Will there be an investigation into any specific allegations McKinney raised? 

Most assuredly, these allegations are being taken very seriously. As mentioned, the next regularly scheduled meeting of Council takes place in a week and this will be on the agenda.  As well, Doug Ruck QC, who is undertaking the independent review, has been made aware of these allegations and they will be addressed as part of his work.

If it is found that concerns raised by racialized members of council have merit, are there sanctions that could be imposed on those involved?

We would like to allow the process of review to consider this matter. And we’d like to allow for a fulsome discussion at council meeting.  So, while it’s too early to provide an answer to this question, generally speaking, all parties would be held accountable for their actions.

Wilson, one of the public representatives on the council, concluded that the status quo appears to be desired and candid conversations are not encouraged. What will you do to change that perception?

By way of context, council members are elected or appointed for two-year terms. The current council term began in June 2021. NSBS is privileged to be working with the most diverse council in the organization’s history, with representation from 2SLGBTQ+, Indigenous and racialized lawyers and public members. It is important to have this diversity of voices at the council table as we move forward. It takes time to get know and understand one another and it will take patience to learn to adapt to the many changes we have made.  The current leadership has made it a priority to increase transparency and we are working to ensure that everyone is as eager to listen as they are to be heard. Rather than impose a process, we are working together with patience and understanding to ensure that the NSBS more appropriately meets the needs of members.

Given the number of resignations and the clear turmoil within the Bar Society, can you wait for the Ruck report before making significant changes?

We will continue to respond to issues as they arise and do not intend to wait to take action where it is needed. That said, the important work that Mr. Ruck is undertaking will continue. We are anticipating both interim and final recommendations as part of that work. A Liaison and Implementation Task Force has been established by Council to address those recommendations once they’ve been received.

What changes has the society made so far in response to the concerns raised by these and other resigning members?

We’ve just received these concerns.  We are addressing them at an upcoming Council meeting, and we look to Mr.
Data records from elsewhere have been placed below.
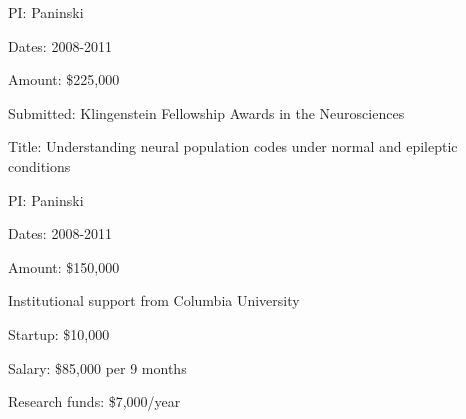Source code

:\documentclass[12pt]{article}
\newcommand{\vs}{\vspace{5mm}}
\begin{document}
PI: Paninski

Dates: 2008-2011

Amount: \$225,000


\vs

Submitted: Klingenstein Fellowship Awards in the Neurosciences

Title: Understanding neural population codes under normal
  and epileptic conditions

PI: Paninski

Dates: 2008-2011

Amount: \$150,000


\vs


Institutional support from Columbia University

Startup: \$10,000

Salary: \$85,000 per 9 months

Research funds: \$7,000/year


\vfil \vfil
\end{document}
Ruck to consider and provide counsel as part of his ongoing review. We’ve also had a process of governance review and reform underway for several months; this will help guide improvements we want to make.

You say: “We know there is more work to be done to improve relationships amongst these committees and Council…” What specifically has the council or the executive done to improve relationships to this point?

We have set up meetings with the committees; we are committed to taking the time needed for listening and discussion to take place.

With the review underway by Mr. Ruck, we will be expecting both interim and final recommendations. A Liaison and Implementation Task Force has been established by Council to address those recommendation once they’ve been received. We won’t wait until there is a final report in place to begin to make change. We know we can do better and we will.

So… there you have it. We still don’t know the details of what’s really been going on inside the Nova Scotia Barristers’ Society. But we certainly know the privileged self-governing organization that “regulates Nova Scotia’s legal profession…  [and exists] to uphold and protect public interest in the practice of law” is in turmoil.

And that’s not a good thing for any of us.